Следующий пункт — Старый Арбат, магазин «Консервы», по стенам которого тянулись картины социалистического фруктового изобилия. Туда я заходила за ритуальным стаканом березового сока за двенадцать копеек, который разливали из конических стеклянных емкостей с краниками. Затем, посасывая грязную сосульку, я просто брела куда глаза глядели, плутая в дельте узких переулков, которые вились и переплетались как косички. Скатертный, Хлебный, Столовый… Тогда центр Москвы еще не был изуродован капиталистической рекламой и новодельными дворцами в псевдоисторическом стиле. Арбатские переулки хранили дух XIX века.
Дома я обычно заставала маму на кухне. Зажав большую телефонную трубку подбородком, она готовила и одновременно обсуждала с подружкой новый спектакль или книгу. Папа возлежал на диване в позе Обломова, играя с самим собой в карты и потягивая остывший чай из оранжевой чашки в белый горох.
— Как погуляла? — всегда интересовалась мама. — Не забыла заглянуть на Поварскую, к дому Наташи Ростовой?
При упоминании Толстого Juicy Fruit в моем кармане превращался в липкий желтый груз на совести.
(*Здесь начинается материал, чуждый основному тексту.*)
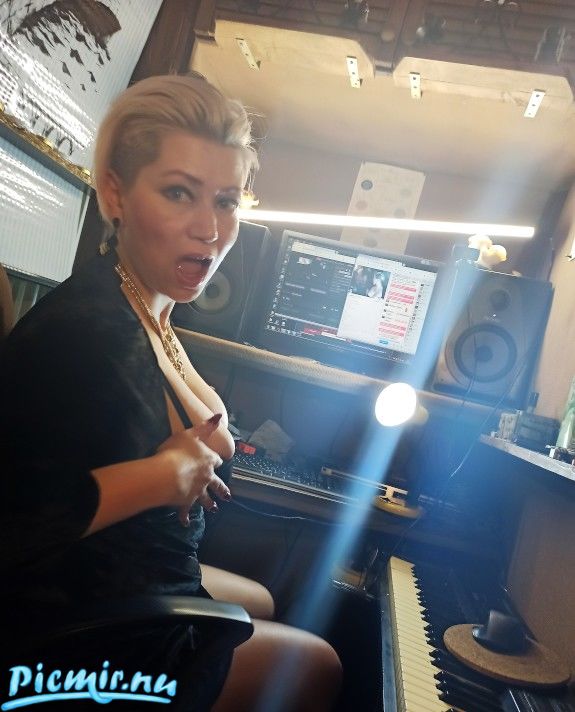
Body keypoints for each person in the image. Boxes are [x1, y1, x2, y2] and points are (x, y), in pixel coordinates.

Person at [0, 74, 341, 711]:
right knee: (318, 664)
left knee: (264, 600)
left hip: (145, 565)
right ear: (116, 194)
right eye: (179, 193)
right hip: (85, 629)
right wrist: (162, 477)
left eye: (226, 201)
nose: (208, 229)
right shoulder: (86, 335)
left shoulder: (146, 304)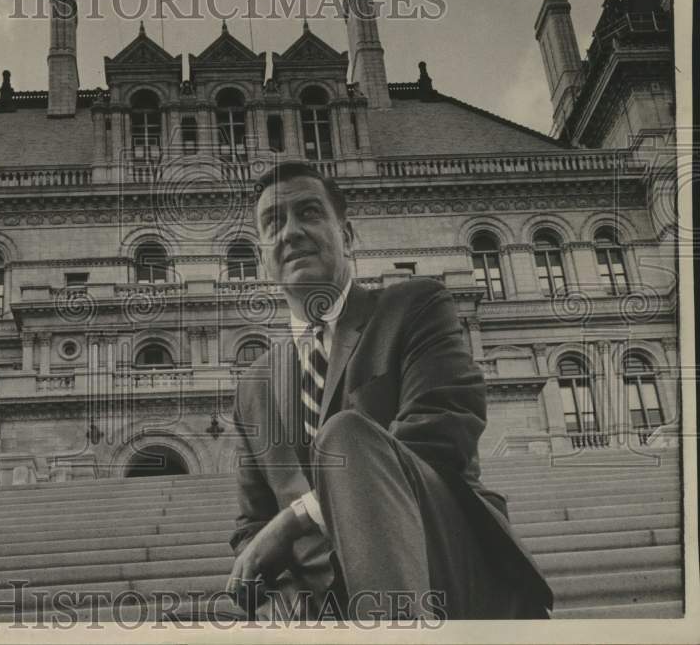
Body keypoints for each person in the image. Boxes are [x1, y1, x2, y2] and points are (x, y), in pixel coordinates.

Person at [226, 161, 553, 620]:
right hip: (326, 604)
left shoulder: (415, 306)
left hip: (440, 564)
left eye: (309, 212)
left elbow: (440, 436)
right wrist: (285, 599)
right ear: (263, 254)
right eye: (273, 222)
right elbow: (251, 531)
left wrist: (295, 519)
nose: (291, 232)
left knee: (346, 435)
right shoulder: (253, 387)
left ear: (347, 235)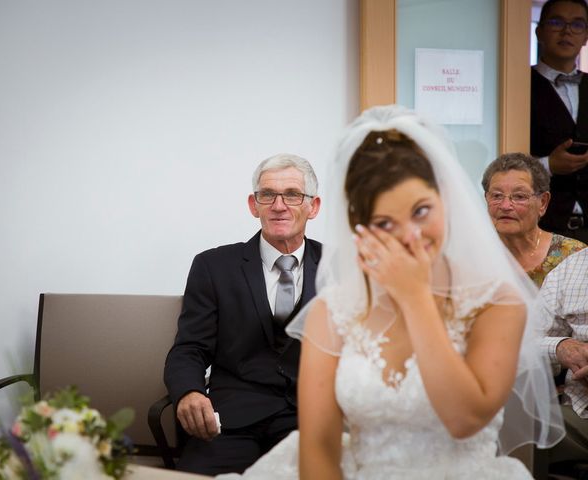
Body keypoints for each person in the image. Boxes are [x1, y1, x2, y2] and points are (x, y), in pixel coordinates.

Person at [218, 106, 564, 480]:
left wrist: (416, 299)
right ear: (359, 227)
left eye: (421, 211)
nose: (409, 235)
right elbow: (318, 446)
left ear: (445, 198)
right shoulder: (333, 311)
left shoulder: (497, 302)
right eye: (385, 222)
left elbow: (465, 419)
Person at [164, 154, 322, 475]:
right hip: (231, 421)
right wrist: (190, 392)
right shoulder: (213, 266)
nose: (279, 205)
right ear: (254, 205)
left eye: (292, 194)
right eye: (267, 195)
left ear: (313, 206)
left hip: (310, 419)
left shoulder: (341, 267)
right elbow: (189, 348)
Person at [482, 152, 586, 287]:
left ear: (543, 202)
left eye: (519, 196)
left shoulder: (573, 256)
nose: (505, 206)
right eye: (497, 195)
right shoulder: (474, 255)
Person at [531, 0, 588, 243]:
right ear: (539, 31)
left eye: (577, 24)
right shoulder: (516, 85)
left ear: (585, 36)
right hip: (540, 230)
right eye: (556, 22)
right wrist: (548, 165)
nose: (567, 31)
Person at [539, 248, 588, 472]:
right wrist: (561, 348)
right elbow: (524, 342)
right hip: (580, 415)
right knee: (513, 423)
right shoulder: (570, 269)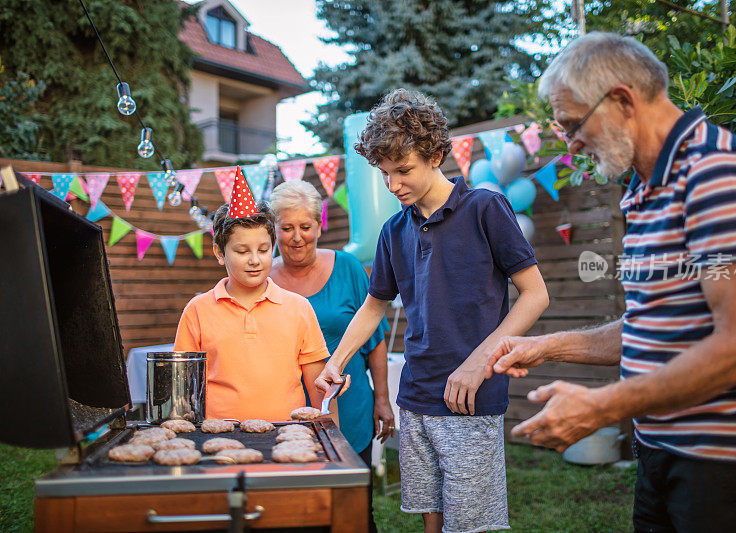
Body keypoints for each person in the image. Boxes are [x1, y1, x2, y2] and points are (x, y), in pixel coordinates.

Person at [486, 32, 736, 532]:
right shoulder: (644, 189)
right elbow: (650, 328)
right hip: (662, 450)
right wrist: (545, 347)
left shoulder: (718, 174)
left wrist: (601, 405)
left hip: (731, 463)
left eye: (573, 125)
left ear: (622, 100)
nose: (570, 143)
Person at [315, 88, 550, 533]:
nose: (392, 185)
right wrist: (336, 362)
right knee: (432, 520)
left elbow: (536, 294)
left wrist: (480, 363)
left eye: (402, 170)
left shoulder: (484, 207)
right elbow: (372, 306)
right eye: (384, 174)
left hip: (470, 397)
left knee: (470, 526)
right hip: (416, 397)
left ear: (436, 153)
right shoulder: (393, 230)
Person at [269, 179, 393, 533]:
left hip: (351, 409)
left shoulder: (349, 267)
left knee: (353, 512)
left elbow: (376, 340)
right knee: (299, 513)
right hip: (286, 412)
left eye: (305, 227)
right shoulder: (263, 277)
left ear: (319, 225)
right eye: (287, 227)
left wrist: (382, 400)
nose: (296, 237)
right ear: (274, 229)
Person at [174, 169, 330, 421]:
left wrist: (331, 441)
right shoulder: (197, 310)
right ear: (219, 252)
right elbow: (183, 389)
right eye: (242, 251)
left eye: (263, 249)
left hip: (289, 437)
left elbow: (318, 389)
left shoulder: (299, 308)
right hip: (218, 439)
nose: (255, 260)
Наташа Ростова и мама — такие романтичные, такие доверчивые. А я? Да я же просто уменьшенная копия хапуги Бори! Обычно меня спасал папа:
— Ну, давайте есть кулебяку. Или в «Праге» не было?
Подмывало ответить, что для меня кулебяка в «Праге» есть всегда. Но при добрейшей невинной маме умнее было не хвастать блатом у продавщицы тети Груши.
Кулебяка по воскресеньям была нашей данью семейным традициям, хотя у пирога, ложившегося на кухонный стол нашей двухкомнатной квартирки, и воспетого Гоголем и Чеховым рога изобилия общим было разве что название. Больше похожая на булку, чем на пирог, кулебяка времен застоя представляла собой скромный прямоугольник дрожжевого теста, таивший в себе едва заметный слой мяса или капусты. Теперь мне приходит в голову, что воскресная кулебяка из «Праги» отражала скудость нашей жизни так же точно, как та, пышная и великолепная — изобилие прежних времен. Нас вполне устраивала наша. Вкусное дрожжевое тесто отлично шло с маминым жидким вегетарианским борщом. Все вместе будоражило воображение и заставляло грезить о дореволюционной русской кухне, знакомой по книгам и совершенно недоступной.
Я уже знала, что мечтать о еде так же приятно, как и есть.
На десятилетие родители подарили мне книгу «Москва и москвичи» Владимира Гиляровского, любимца Москвы рубежа столетий, живописавшего городские нравы в нескольких местных газетах. Сочетая диккенсовскую зоркость, разудалое перо бульварного журналиста и толику натурализма в духе Золя, Гиляровский создал занимательную, хотя и утомительную панораму тогдашней Москвы.
Как всякий ребенок, в «Москве и москвичах» я сразу бросилась искать порнографию: описания обедов.
В первой декаде двадцатого века московский ресторанный мир приблизился к славянофильскому идеалу. В отличие от тогдашней столицы — Санкт-Петербурга, считавшегося напыщенным, чиновничьим и, по сути, иностранным городом, — Москва всеми силами старалась соответствовать своему прозвищу «хлебосольная». В душе она оставалась купеческим городом, не испорченным фальшивым лоском европейских манер и кухни. Петербургские щеголи вкушали крошечные порции ростбифа и устриц во французском ресторане. Москвичи беззастенчиво и разнузданно обжирались в трактире. Изначально московские трактиры строились для простонародья, но в дни Гиляровского лучшие из них привечали всех: надменных аристократов и робких провинциальных помещиков, громогласных актеров МХАТа и купцов, заключавших миллионные сделки, которые и питали весь этот славянофильский ресторанный бум. В классическом холодном Петербурге такой социальный коктейль и представить было нельзя.